(Listed entries)
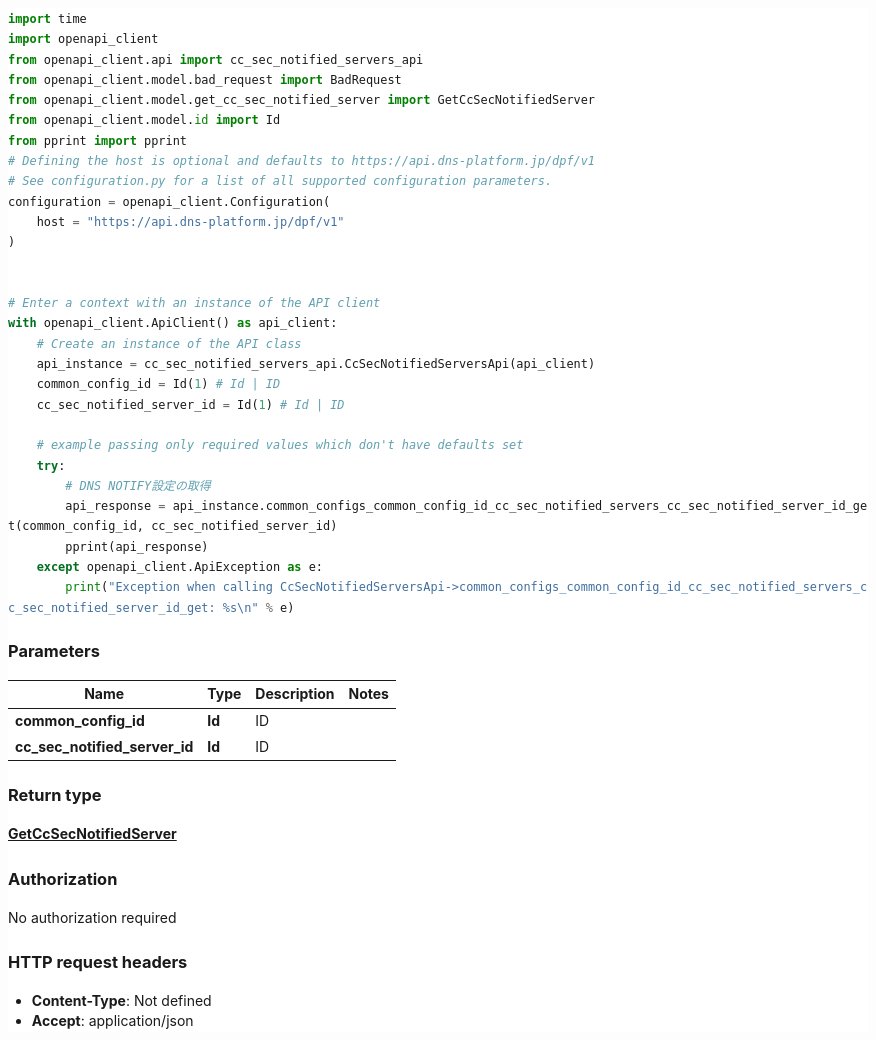
```python
import time
import openapi_client
from openapi_client.api import cc_sec_notified_servers_api
from openapi_client.model.bad_request import BadRequest
from openapi_client.model.get_cc_sec_notified_server import GetCcSecNotifiedServer
from openapi_client.model.id import Id
from pprint import pprint
# Defining the host is optional and defaults to https://api.dns-platform.jp/dpf/v1
# See configuration.py for a list of all supported configuration parameters.
configuration = openapi_client.Configuration(
    host = "https://api.dns-platform.jp/dpf/v1"
)


# Enter a context with an instance of the API client
with openapi_client.ApiClient() as api_client:
    # Create an instance of the API class
    api_instance = cc_sec_notified_servers_api.CcSecNotifiedServersApi(api_client)
    common_config_id = Id(1) # Id | ID
    cc_sec_notified_server_id = Id(1) # Id | ID

    # example passing only required values which don't have defaults set
    try:
        # DNS NOTIFY設定の取得
        api_response = api_instance.common_configs_common_config_id_cc_sec_notified_servers_cc_sec_notified_server_id_get(common_config_id, cc_sec_notified_server_id)
        pprint(api_response)
    except openapi_client.ApiException as e:
        print("Exception when calling CcSecNotifiedServersApi->common_configs_common_config_id_cc_sec_notified_servers_cc_sec_notified_server_id_get: %s\n" % e)
```


### Parameters

Name | Type | Description  | Notes
------------- | ------------- | ------------- | -------------
 **common_config_id** | **Id**| ID |
 **cc_sec_notified_server_id** | **Id**| ID |

### Return type

[**GetCcSecNotifiedServer**](GetCcSecNotifiedServer.md)

### Authorization

No authorization required

### HTTP request headers

 - **Content-Type**: Not defined
 - **Accept**: application/json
(End Listed entries)
Aim of the exercise. Return the complete data unchanged and include none of the pictures.

Exercise output.
```python
import time
import openapi_client
from openapi_client.api import cc_sec_notified_servers_api
from openapi_client.model.bad_request import BadRequest
from openapi_client.model.get_cc_sec_notified_server import GetCcSecNotifiedServer
from openapi_client.model.id import Id
from pprint import pprint
# Defining the host is optional and defaults to https://api.dns-platform.jp/dpf/v1
# See configuration.py for a list of all supported configuration parameters.
configuration = openapi_client.Configuration(
    host = "https://api.dns-platform.jp/dpf/v1"
)


# Enter a context with an instance of the API client
with openapi_client.ApiClient() as api_client:
    # Create an instance of the API class
    api_instance = cc_sec_notified_servers_api.CcSecNotifiedServersApi(api_client)
    common_config_id = Id(1) # Id | ID
    cc_sec_notified_server_id = Id(1) # Id | ID

    # example passing only required values which don't have defaults set
    try:
        # DNS NOTIFY設定の取得
        api_response = api_instance.common_configs_common_config_id_cc_sec_notified_servers_cc_sec_notified_server_id_get(common_config_id, cc_sec_notified_server_id)
        pprint(api_response)
    except openapi_client.ApiException as e:
        print("Exception when calling CcSecNotifiedServersApi->common_configs_common_config_id_cc_sec_notified_servers_cc_sec_notified_server_id_get: %s\n" % e)
```


### Parameters

Name | Type | Description  | Notes
------------- | ------------- | ------------- | -------------
 **common_config_id** | **Id**| ID |
 **cc_sec_notified_server_id** | **Id**| ID |

### Return type

[**GetCcSecNotifiedServer**](GetCcSecNotifiedServer.md)

### Authorization

No authorization required

### HTTP request headers

 - **Content-Type**: Not defined
 - **Accept**: application/json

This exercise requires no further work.